Semis backing up onto interstates, trucks cutting off funeral processions, 18-wheelers crashing through railroad gates – is this the price we pay for commerce and jobs or a place to lay blame for the state’s failure to keep up with Will County’s skyrocketing intermodal industry?
Both, say county officials, who worry the road improvements needed may never catch to the constantly increasing truck traffic coming in and out of the sprawling CenterPoint Intermodal Center, which is poised to generate as much as $13 billion in investment, wages and taxes when fully built out, according to one state report.
The improvements being made to the Interstate 55/Arsenal Road interchange, expected to be finished by mid-November, should eliminate the truck traffic coming to a stop as it waits to get into the 6,500-acre Route 53 complex. But it’s come with a steep price – more than 130 accidents have been tallied in that work zone, including seven fatalities, five of which happened last week.
Will County Executive Larry Walsh said he estimates there are another $5 billion in road improvements needed beyond the $70 million being spent on the new interchange.
“We need to form a battle plan and be prepared,” Walsh said.
How did we get here?
CenterPoint is built on land that was once part of the Joliet Army Ammunition Plant, which manufactured munitions from 1940 through the late 1970s.
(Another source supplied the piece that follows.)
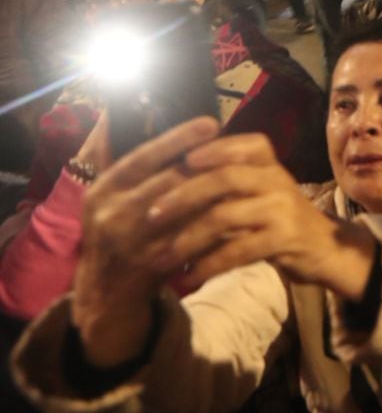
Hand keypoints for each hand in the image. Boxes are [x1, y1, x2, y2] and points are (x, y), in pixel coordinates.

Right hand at [72, 118, 219, 367]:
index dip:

In the 1990s, the land was declared “excess” and the bulk divided up into what is now Midewin National Tallgrass Prairie, Abraham Lincoln National Cemetery, a Will County landfill and industrial parks that house a 3.4 million-square-foot Walmart distribution center and CenterPoint intermodal facilities used by Union Pacific and Burlington Northern Santa Fe railroads.
The center’s success has been stunning. It is now the largest inland port in North America.
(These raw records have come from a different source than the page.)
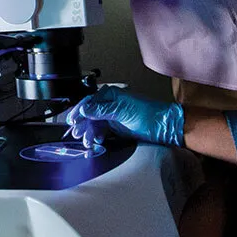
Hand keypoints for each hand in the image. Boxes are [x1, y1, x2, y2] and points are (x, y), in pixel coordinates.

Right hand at [66, 85, 185, 146]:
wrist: (163, 126)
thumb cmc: (148, 114)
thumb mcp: (123, 111)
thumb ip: (102, 110)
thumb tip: (85, 109)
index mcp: (111, 95)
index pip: (90, 101)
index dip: (80, 111)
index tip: (73, 120)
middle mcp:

The concept is simple: Goods are shipped to the facility by train from ports on West Coast, where they are loaded on to concrete pallets and picked up by trucks that deliver them to local distribution centers or elsewhere. Distribution centers have popped up along I-55 and I-80 in Joliet, Minooka, New Lenox, Romeoville, Bolingbrook and elsewhere.
Government officials knew there would be truck traffic, and dictated road improvements be made before CenterPoint was built. But the concept was still fairly abstract in the 1990s, and no one anticipated the thousands of trucks traversing the roads from all directions en route to the complex, Walsh said.
“I don’t think they saw the potential of what this was going to be,” he said. “Nobody had any concept that we’d be looking at the volumes of traffic that we are.”
And things will only get worse, given that Burlington Northern is only 75 to 80 percent built out, Union Pacific is only 15 to 18 percent built out and RidgePort Logistics intermodal in Wilmington just getting started, Walsh said.
While interstate traffic jams caused by trucks create dangerous situations, the Route 53 traffic is equally hazardous. Funeral processions making their way to the national cemetery often get interrupted by semis cutting between cars, sometimes causing mourners to get separated and lost. In 2013, there were 47 instances in which trucks plowed through the railroad gates at Wallace Strawn Drive, sometimes because trucks were caught on the tracks while waiting for funeral processions to pass, officials said. The number of Route 53 crashes has skyrocketed.